** Stated goal **
Transcribe the entries below from their start through the line containing "the district of", both ends included. Leave the pictures out of your answer.

——

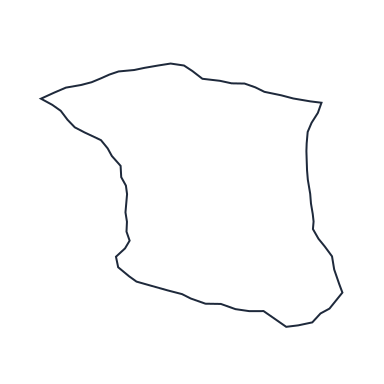 Pinhais, Paraná, Brazil, rotated 95°
{"feature_id": "56859067B39205088025150", "entity_name": "Pinhais", "entity_type": "district", "adm_level": 2, "iso_a3": "BRA", "parent_name": "Brazil", "parent_adm1": "Paraná", "projection": "equal_earth", "projection_center": [-49.159, -25.426], "detail": "fine", "context": "isolated", "style": "outline", "palette": "slate", "viewbox_px": 384, "rotation_deg": 95, "n_neighbors": 0, "source": "geoboundaries", "source_scale": "gbopen_adm2", "svg_char_len": 1074}
<svg xmlns="http://www.w3.org/2000/svg" viewBox="0 0 384 384"><g transform="rotate(95 192 192)"><path d="M91.8,70.8L91.4,82.0L90.0,99.3L87.9,111.5L85.9,128.6L82.2,138.1L79.4,149.1L80.3,162.0L78.8,173.8L78.3,191.5L71.5,202.1L66.7,211.0L65.9,224.5L68.9,236.6L72.4,249.9L75.5,260.2L78.3,275.6L82.2,284.5L86.7,292.6L91.4,301.6L95.1,312.0L99.0,326.7L105.0,337.9L112.2,350.6L117.3,338.9L122.6,329.8L130.9,322.3L137.8,314.4L142.0,304.3L148.3,287.2L155.9,279.8L163.1,275.0L172.2,265.4L183.4,263.8L191.4,258.4L199.8,256.5L208.2,256.5L218.1,256.5L227.3,254.2L237.2,253.8L245.9,249.9L254.0,253.8L263.1,262.1L273.4,259.0L281.4,247.4L286.1,239.5L288.6,226.4L292.1,207.9L294.6,193.0L298.2,184.0L302.1,168.9L301.0,153.5L304.9,138.5L305.7,124.6L304.4,110.3L318.1,86.4L315.6,74.6L311.4,60.8L301.8,53.4L296.2,44.9L279.1,33.4L270.7,37.4L256.8,43.6L243.9,46.9L234.7,55.0L227.6,61.9L218.4,68.3L210.8,68.3L203.4,69.8L193.0,72.5L183.5,74.1L169.6,77.7L160.3,79.3L151.3,80.4L141.3,81.6L133.6,82.0L122.1,82.0L112.6,78.9L102.2,73.5L91.8,70.8Z" fill="none" stroke="#1e293b" stroke-width="2"/></g></svg>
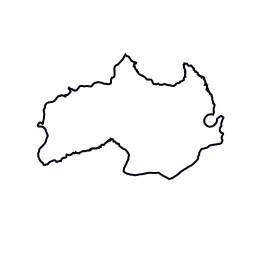 the district of Senafe, Debub, Eritrea, rotated 236°
{"feature_id": "51966322B59675289253253", "entity_name": "Senafe", "entity_type": "district", "adm_level": 2, "iso_a3": "ERI", "parent_name": "Eritrea", "parent_adm1": "Debub", "projection": "orthographic", "projection_center": [39.494, 14.702], "detail": "fine", "context": "isolated", "style": "outline", "palette": "ink", "viewbox_px": 256, "rotation_deg": 236, "n_neighbors": 0, "source": "geoboundaries", "source_scale": "gbopen_adm2", "svg_char_len": 5887}
<svg xmlns="http://www.w3.org/2000/svg" viewBox="0 0 256 256"><g transform="rotate(236 128 128)"><path d="M83.8,109.6L83.3,111.2L81.8,113.9L80.3,117.6L79.2,120.1L77.3,122.9L75.9,124.7L73.8,128.4L70.0,129.8L62.5,133.8L61.7,136.9L61.6,144.1L62.3,147.4L62.1,149.6L62.2,151.4L61.9,154.6L62.1,156.1L61.7,158.4L61.6,160.0L61.9,163.1L62.5,166.4L63.2,168.7L65.2,170.4L65.7,171.0L65.8,171.9L67.7,173.2L69.3,176.7L69.4,177.5L68.6,179.2L67.6,182.4L67.5,184.0L67.8,185.1L67.6,186.5L66.5,189.1L63.7,194.8L63.3,196.5L63.4,197.3L64.3,198.8L65.0,199.5L66.7,199.8L67.6,200.1L68.3,200.9L69.8,203.5L70.6,203.7L72.2,202.5L72.5,202.6L73.7,202.5L75.2,203.0L77.0,205.0L77.5,206.7L79.0,207.3L79.7,207.9L82.2,211.2L82.9,212.5L83.4,213.0L85.6,212.2L86.1,211.9L85.9,207.3L85.5,206.8L83.9,205.5L83.0,204.2L82.4,202.3L82.1,200.3L82.2,199.1L82.6,197.9L83.5,196.2L85.2,194.9L87.3,194.3L88.8,194.2L90.1,194.5L92.2,195.8L93.4,197.6L93.8,198.8L94.2,201.2L94.0,202.5L92.9,204.5L91.5,206.1L93.1,208.1L93.3,208.3L93.7,208.2L95.6,209.6L96.3,209.9L97.0,211.0L98.6,212.7L99.9,212.8L100.3,212.4L101.1,212.5L102.5,213.3L103.7,213.5L104.4,213.7L105.9,214.8L107.5,215.1L108.2,215.6L108.8,215.5L109.1,215.9L110.0,215.5L110.4,215.1L111.9,215.6L112.5,215.3L112.9,215.5L113.0,215.0L113.9,214.9L113.8,215.1L114.0,215.3L115.0,214.9L115.0,215.7L115.2,215.9L116.2,216.2L116.6,215.5L116.8,216.0L117.4,216.1L117.8,216.5L118.3,216.5L119.1,217.5L119.6,217.0L120.2,217.0L120.4,216.5L120.8,216.0L121.1,216.7L120.9,217.4L121.0,217.6L122.3,217.3L123.0,217.9L125.3,218.4L125.8,218.2L126.1,218.7L126.6,218.7L127.1,219.0L127.5,218.8L127.8,219.1L128.1,219.0L128.3,218.6L128.8,218.4L128.8,217.8L128.6,217.3L129.0,217.2L129.9,217.7L130.7,217.2L130.8,216.7L131.1,216.4L131.9,216.6L132.2,216.2L133.1,215.9L133.7,216.0L134.3,216.5L134.9,216.6L136.2,215.8L136.7,215.9L137.0,215.3L138.7,215.4L139.7,215.0L139.9,215.1L140.4,215.9L141.9,215.5L144.1,215.4L144.5,215.3L144.7,214.4L145.3,213.8L145.7,213.0L146.3,213.0L147.1,212.7L148.4,212.8L149.0,211.8L150.0,210.8L148.9,210.0L149.1,209.5L148.6,209.4L148.0,208.8L147.1,208.5L146.4,207.9L145.9,208.1L144.4,207.9L143.2,207.4L143.0,206.8L142.2,206.7L142.0,206.2L140.7,205.9L140.2,204.9L139.4,204.4L138.6,204.3L138.8,203.7L138.3,203.1L138.0,202.2L137.4,201.5L137.2,201.4L136.8,201.4L136.6,201.2L136.6,199.0L137.3,197.1L136.7,196.5L137.0,194.8L137.6,194.1L137.6,193.3L137.8,192.9L137.3,191.6L137.2,189.4L138.0,188.3L140.2,186.6L140.8,185.5L144.1,182.8L145.1,179.7L146.3,178.5L147.9,178.0L148.3,175.8L149.5,174.9L150.1,174.0L150.6,173.7L151.7,173.8L153.0,174.3L154.3,174.3L155.2,174.1L156.0,173.2L156.7,172.0L157.6,170.9L158.2,170.7L159.1,170.7L160.6,170.4L163.5,169.2L164.9,168.2L167.1,167.1L168.8,167.6L169.5,167.1L170.0,167.0L170.5,167.6L170.8,167.8L172.3,167.1L172.7,167.1L173.2,167.4L173.7,167.3L174.6,167.8L176.0,167.2L176.3,167.7L176.2,168.1L176.4,168.5L176.8,168.8L177.5,168.7L177.8,169.2L177.1,170.6L177.3,171.1L177.7,171.2L179.4,170.1L180.1,169.4L182.4,168.3L183.5,168.5L186.7,168.5L188.3,167.2L190.0,166.8L190.3,166.8L187.8,161.9L186.4,155.6L186.3,154.8L186.6,152.8L186.3,151.8L185.7,150.7L184.9,149.9L180.6,147.3L178.7,145.8L178.3,145.3L178.2,144.8L178.3,143.6L178.7,143.0L178.6,142.7L178.1,142.1L178.1,141.4L174.8,138.9L174.6,138.3L174.7,137.6L175.0,136.7L175.9,135.4L176.8,134.8L177.4,133.7L178.1,132.9L179.9,131.7L181.9,129.8L182.9,128.6L184.0,125.3L183.8,123.4L183.2,121.5L183.1,120.7L183.5,120.0L185.6,117.7L186.2,116.7L187.0,114.8L187.8,114.2L189.1,112.7L189.5,111.8L189.5,111.0L188.5,108.5L188.4,107.6L188.0,106.7L188.7,104.8L188.9,104.6L189.6,104.4L190.0,103.8L191.5,103.3L192.8,101.8L193.9,101.9L194.4,101.7L194.1,101.1L193.7,100.8L192.4,101.2L190.3,100.8L189.9,99.9L189.8,99.0L189.5,98.5L189.5,97.9L189.2,97.0L189.4,95.9L190.4,94.6L189.9,94.3L189.6,94.3L189.1,93.8L189.4,93.6L189.8,93.0L190.5,92.8L192.2,91.4L192.7,90.2L192.5,89.5L193.3,88.1L193.1,87.8L193.2,87.3L192.9,86.7L192.9,85.7L192.3,84.9L192.1,84.1L191.7,82.1L191.7,80.8L191.9,80.0L193.6,76.5L194.0,75.0L193.5,72.7L193.1,72.0L192.2,71.3L190.9,69.9L190.8,69.2L190.1,68.1L186.4,66.5L181.6,62.3L179.9,60.3L179.3,59.9L179.3,59.5L181.3,58.6L181.8,58.1L181.9,57.4L181.7,56.5L180.7,54.7L179.8,54.4L179.3,54.6L178.1,56.4L177.0,57.7L176.0,58.3L174.3,58.7L172.4,58.8L171.9,58.4L171.0,58.1L167.1,57.4L166.1,56.8L164.8,54.6L162.5,51.9L162.0,50.9L161.5,49.6L160.8,46.6L160.3,43.7L159.7,42.3L159.0,41.6L158.3,41.2L157.0,39.1L156.3,38.9L154.7,37.8L152.3,37.2L149.7,36.9L146.6,37.8L144.6,37.5L144.4,37.9L143.7,38.7L143.6,39.7L142.9,41.0L143.6,43.8L142.9,48.1L141.8,49.6L140.8,49.7L140.2,49.6L139.8,49.9L138.7,53.1L138.1,53.9L139.2,55.3L139.6,57.0L139.4,57.7L138.5,59.4L138.4,60.3L139.0,61.3L140.2,61.9L140.4,62.3L140.3,62.5L138.3,64.1L137.9,64.8L137.8,65.5L138.0,66.5L137.9,67.0L138.1,68.7L137.7,69.2L136.9,69.5L137.0,70.2L136.8,70.6L137.0,71.0L136.5,71.0L136.2,71.5L135.5,71.9L135.0,72.7L134.4,73.1L134.7,73.9L134.2,75.2L134.3,77.1L132.7,79.5L132.3,81.1L131.7,82.4L131.1,82.9L131.3,83.4L131.3,83.7L130.7,84.4L130.7,84.6L131.5,85.1L131.5,85.4L130.9,85.8L131.2,86.8L131.1,87.1L130.6,87.4L130.3,88.4L130.1,88.7L129.5,88.9L129.3,89.4L128.6,90.5L129.0,90.9L128.7,91.6L128.5,92.0L127.7,92.6L127.7,92.9L128.5,93.5L128.6,93.8L128.4,94.2L127.6,94.6L127.5,94.8L128.4,95.3L128.4,96.0L128.8,96.7L128.6,97.4L127.6,98.1L127.4,98.9L128.1,100.0L128.0,101.7L128.4,102.6L128.1,103.4L128.1,103.7L128.5,104.2L128.1,105.0L128.6,105.7L128.5,106.1L127.6,106.2L127.6,106.7L128.7,107.6L128.1,107.9L127.3,109.1L125.3,108.9L124.8,108.4L124.5,108.6L124.4,109.3L123.7,109.7L122.9,109.8L121.7,109.7L121.4,109.9L121.3,110.4L120.6,110.6L120.2,111.5L119.5,111.5L118.4,110.9L117.6,110.9L114.1,112.1L111.8,113.5L110.7,113.9L108.5,114.1L105.3,113.8L104.9,113.7L103.5,112.0L101.6,110.4L100.4,108.1L99.4,106.9L98.5,104.9L97.8,104.0L97.1,102.5L94.6,100.1L93.4,100.2L90.9,101.5L90.2,102.1L87.9,104.1L86.3,106.1L85.0,107.2L83.8,109.6Z" fill="none" stroke="#020617" stroke-width="2"/></g></svg>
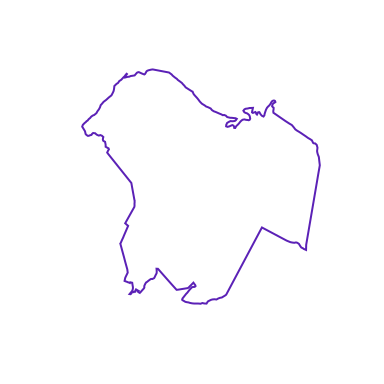 Santa María Xadani, Oaxaca, Mexico, rotated 208°
{"feature_id": "50627088B75217483521688", "entity_name": "Santa María Xadani", "entity_type": "district", "adm_level": 2, "iso_a3": "MEX", "parent_name": "Mexico", "parent_adm1": "Oaxaca", "projection": "natural_earth1", "projection_center": [-95.02, 16.369], "detail": "fine", "context": "isolated", "style": "outline", "palette": "violet", "viewbox_px": 384, "rotation_deg": 208, "n_neighbors": 0, "source": "geoboundaries", "source_scale": "gbopen_adm2", "svg_char_len": 5567}
<svg xmlns="http://www.w3.org/2000/svg" viewBox="0 0 384 384"><g transform="rotate(208 192 192)"><path d="M94.0,278.9L96.4,282.4L97.5,283.4L98.5,284.2L99.9,285.7L100.8,286.9L102.0,290.0L103.0,291.1L104.1,292.2L106.1,292.7L107.0,292.2L108.1,292.2L110.4,293.9L112.3,294.1L115.0,294.2L117.8,294.6L120.7,294.9L123.3,295.2L125.8,295.4L128.0,295.5L130.2,295.8L130.6,296.0L132.8,297.0L135.3,298.0L138.0,298.1L142.7,298.5L157.3,300.2L158.2,301.5L158.6,302.7L159.0,303.8L159.6,304.8L160.6,304.9L161.6,305.4L161.8,306.4L162.0,307.5L161.7,308.7L161.1,309.5L160.6,310.6L161.6,311.4L162.6,311.3L163.4,310.6L164.0,309.5L164.1,308.2L164.1,306.9L164.2,305.7L164.5,304.4L164.9,303.3L165.2,302.1L165.3,301.7L165.3,299.4L164.9,296.9L164.5,294.8L164.1,293.8L164.3,292.2L165.9,292.1L166.9,292.4L167.9,292.8L170.0,294.1L171.0,293.5L171.0,292.4L171.0,290.9L172.0,291.2L172.8,292.1L173.6,292.4L174.3,291.6L175.4,290.4L176.4,290.5L176.8,291.6L177.7,294.9L179.0,294.1L180.6,293.2L182.0,291.9L183.7,290.7L184.5,289.6L184.8,287.9L183.2,287.0L181.8,287.0L180.3,287.3L178.8,287.1L177.5,286.7L176.5,285.9L175.0,284.0L175.0,282.8L175.6,282.0L176.7,281.7L178.1,281.1L179.8,280.7L181.1,279.7L181.6,278.9L182.2,277.3L182.5,276.0L182.7,274.7L183.3,272.5L183.8,271.2L183.9,269.9L183.9,268.8L184.8,268.4L185.7,269.6L186.5,270.1L187.8,270.0L188.5,269.2L189.9,267.4L191.2,266.2L192.7,266.0L193.3,267.4L193.4,269.5L192.4,271.2L191.3,272.7L189.6,273.4L188.2,274.3L187.5,274.9L187.0,275.9L186.8,277.6L188.1,277.6L189.3,277.1L191.4,276.3L193.3,275.4L196.1,274.7L198.0,275.3L199.8,275.1L200.8,274.3L202.7,274.3L204.5,274.1L208.5,273.8L210.7,273.5L212.9,273.7L214.7,274.5L217.4,274.4L219.8,274.1L221.3,274.4L224.7,274.6L227.5,275.5L230.0,276.7L231.9,277.5L234.2,278.3L236.3,279.1L237.4,279.9L238.6,280.9L239.0,280.8L246.7,281.4L248.7,282.3L249.3,282.5L250.6,282.9L252.0,283.5L254.3,283.9L257.2,284.3L258.5,284.8L260.3,285.0L261.4,285.2L263.9,285.7L265.0,286.2L268.4,286.7L284.2,281.8L285.6,280.8L287.7,278.9L288.5,277.9L288.8,277.2L288.8,275.6L288.9,274.1L289.3,273.4L291.5,273.1L293.2,273.0L295.0,272.9L295.7,272.6L296.6,271.5L296.9,270.2L297.4,268.0L299.5,266.4L300.6,265.6L301.5,264.4L303.1,263.3L304.7,261.8L305.1,262.8L305.2,263.7L304.8,265.6L305.2,265.7L305.3,265.4L305.6,264.2L305.8,262.6L306.3,261.2L306.7,259.6L307.2,257.8L308.3,255.8L308.5,253.6L309.4,252.0L309.9,250.4L310.3,249.1L309.6,247.4L309.0,245.7L308.6,244.2L308.5,242.3L308.5,239.5L309.8,236.5L311.0,233.1L312.4,230.1L312.9,227.7L313.4,225.8L313.0,223.6L313.0,221.3L313.4,218.8L313.4,216.8L314.5,214.1L315.6,212.8L316.4,211.1L316.7,209.5L317.2,208.4L317.5,207.4L317.7,206.1L318.4,204.9L318.6,203.8L319.1,202.8L319.5,201.5L319.9,200.0L319.6,198.1L318.5,197.5L316.5,196.3L315.3,195.6L314.7,195.1L314.3,194.6L313.2,193.3L312.2,192.9L310.8,192.7L310.2,192.7L309.4,193.3L308.6,194.3L307.6,195.2L307.5,196.5L307.0,197.7L306.0,198.0L305.1,198.4L304.0,198.1L303.0,197.9L301.0,198.0L300.5,198.3L299.7,199.2L298.0,199.4L296.1,198.9L295.8,197.6L295.3,196.4L294.5,195.6L293.7,195.5L292.3,195.5L291.6,194.6L290.6,193.4L289.9,192.2L289.5,191.4L288.4,191.4L287.3,191.3L286.3,191.4L285.4,190.7L285.5,189.5L285.5,188.5L285.4,187.0L284.2,186.4L279.6,184.4L267.6,179.2L254.2,173.4L249.8,171.5L247.3,168.3L239.0,157.8L238.7,157.6L238.3,156.8L237.8,155.9L237.3,154.7L236.4,153.1L235.9,151.8L236.3,133.0L232.5,132.1L231.6,121.2L231.4,119.5L231.3,117.3L231.2,115.9L231.0,113.3L231.1,112.8L230.7,112.4L225.0,106.3L221.5,102.6L218.2,99.0L212.8,93.3L210.9,90.6L210.8,87.5L210.7,85.6L210.7,85.2L210.5,84.3L210.1,82.9L209.8,81.8L209.7,81.8L206.9,82.2L206.7,82.2L206.4,82.2L205.8,82.3L204.7,82.5L204.1,82.5L204.1,83.0L204.1,83.3L202.2,83.8L200.7,81.8L199.5,80.3L198.8,78.9L198.6,78.0L198.4,76.9L198.5,75.9L199.0,73.6L199.2,72.6L198.9,72.7L198.7,72.7L198.3,72.9L198.0,73.7L198.0,73.8L197.9,74.5L197.8,75.2L197.7,76.1L196.6,76.2L196.6,76.3L196.5,76.5L196.4,76.6L196.3,76.8L196.2,76.8L195.4,77.1L195.3,77.3L195.4,77.6L195.5,78.0L195.6,78.3L195.7,78.8L195.7,79.1L195.7,79.5L195.3,79.4L195.3,79.7L193.7,79.6L192.7,79.6L192.9,78.6L191.8,78.4L191.4,78.4L191.2,78.4L190.8,78.4L190.8,78.5L190.6,78.9L190.3,79.8L190.0,81.2L189.6,82.8L189.3,83.9L189.2,84.8L189.2,85.0L189.3,85.4L189.4,85.5L189.6,85.8L189.7,86.1L189.8,86.2L190.0,86.7L190.1,87.2L190.1,87.8L190.1,88.5L190.2,89.1L190.1,89.7L190.1,90.3L190.0,90.7L189.4,91.7L188.8,93.2L188.3,94.2L187.9,95.1L187.6,95.6L187.4,95.9L187.1,96.1L186.6,96.4L186.1,96.6L185.8,97.1L185.3,97.7L185.0,98.3L185.0,98.5L185.0,99.7L185.1,101.2L185.1,103.6L185.6,104.8L186.4,106.2L187.3,107.6L186.0,108.2L179.4,105.7L167.1,101.1L159.7,98.4L158.6,99.1L157.0,100.3L155.6,101.4L154.4,102.3L153.6,102.9L152.8,103.5L151.9,104.2L150.7,105.1L150.1,106.1L149.7,107.7L149.2,109.1L148.7,110.9L148.4,111.8L148.2,112.6L145.4,111.3L144.7,110.6L145.1,109.5L146.4,108.7L147.3,107.9L147.7,106.5L148.3,104.2L148.5,103.1L148.9,100.7L149.3,99.5L149.6,97.9L150.4,93.5L150.1,92.2L149.1,92.0L148.0,92.0L146.3,91.9L144.8,92.3L143.1,92.9L142.3,93.0L141.4,93.2L139.5,93.8L138.5,94.2L137.2,94.8L135.9,95.5L134.0,96.5L133.1,96.9L131.9,97.4L131.3,98.2L130.6,98.9L129.3,99.2L128.2,99.6L126.8,100.3L126.6,102.8L125.6,104.3L124.5,105.8L123.4,106.8L121.9,107.8L119.9,108.6L118.9,110.2L117.7,111.6L116.1,112.9L115.4,114.1L114.2,116.1L113.6,117.4L113.6,193.5L106.6,193.5L102.8,193.5L101.6,193.5L95.2,193.5L87.5,193.5L85.7,193.5L81.6,193.9L79.6,194.5L77.8,195.2L76.5,196.3L75.2,196.6L73.2,196.4L71.6,195.4L70.1,194.6L69.3,194.3L67.7,194.4L66.7,194.2L65.4,194.3L64.1,194.4L66.4,199.0L86.5,259.8L89.0,267.3L91.7,275.6L94.0,278.9Z" fill="none" stroke="#5b21b6" stroke-width="2"/></g></svg>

——

** Written reply **
 Pinhais, Paraná, Brazil, rotated 95°
{"feature_id": "56859067B39205088025150", "entity_name": "Pinhais", "entity_type": "district", "adm_level": 2, "iso_a3": "BRA", "parent_name": "Brazil", "parent_adm1": "Paraná", "projection": "equal_earth", "projection_center": [-49.159, -25.426], "detail": "fine", "context": "isolated", "style": "outline", "palette": "slate", "viewbox_px": 384, "rotation_deg": 95, "n_neighbors": 0, "source": "geoboundaries", "source_scale": "gbopen_adm2", "svg_char_len": 1074}
<svg xmlns="http://www.w3.org/2000/svg" viewBox="0 0 384 384"><g transform="rotate(95 192 192)"><path d="M91.8,70.8L91.4,82.0L90.0,99.3L87.9,111.5L85.9,128.6L82.2,138.1L79.4,149.1L80.3,162.0L78.8,173.8L78.3,191.5L71.5,202.1L66.7,211.0L65.9,224.5L68.9,236.6L72.4,249.9L75.5,260.2L78.3,275.6L82.2,284.5L86.7,292.6L91.4,301.6L95.1,312.0L99.0,326.7L105.0,337.9L112.2,350.6L117.3,338.9L122.6,329.8L130.9,322.3L137.8,314.4L142.0,304.3L148.3,287.2L155.9,279.8L163.1,275.0L172.2,265.4L183.4,263.8L191.4,258.4L199.8,256.5L208.2,256.5L218.1,256.5L227.3,254.2L237.2,253.8L245.9,249.9L254.0,253.8L263.1,262.1L273.4,259.0L281.4,247.4L286.1,239.5L288.6,226.4L292.1,207.9L294.6,193.0L298.2,184.0L302.1,168.9L301.0,153.5L304.9,138.5L305.7,124.6L304.4,110.3L318.1,86.4L315.6,74.6L311.4,60.8L301.8,53.4L296.2,44.9L279.1,33.4L270.7,37.4L256.8,43.6L243.9,46.9L234.7,55.0L227.6,61.9L218.4,68.3L210.8,68.3L203.4,69.8L193.0,72.5L183.5,74.1L169.6,77.7L160.3,79.3L151.3,80.4L141.3,81.6L133.6,82.0L122.1,82.0L112.6,78.9L102.2,73.5L91.8,70.8Z" fill="none" stroke="#1e293b" stroke-width="2"/></g></svg>
 the district of Senafe, Debub, Eritrea, rotated 236°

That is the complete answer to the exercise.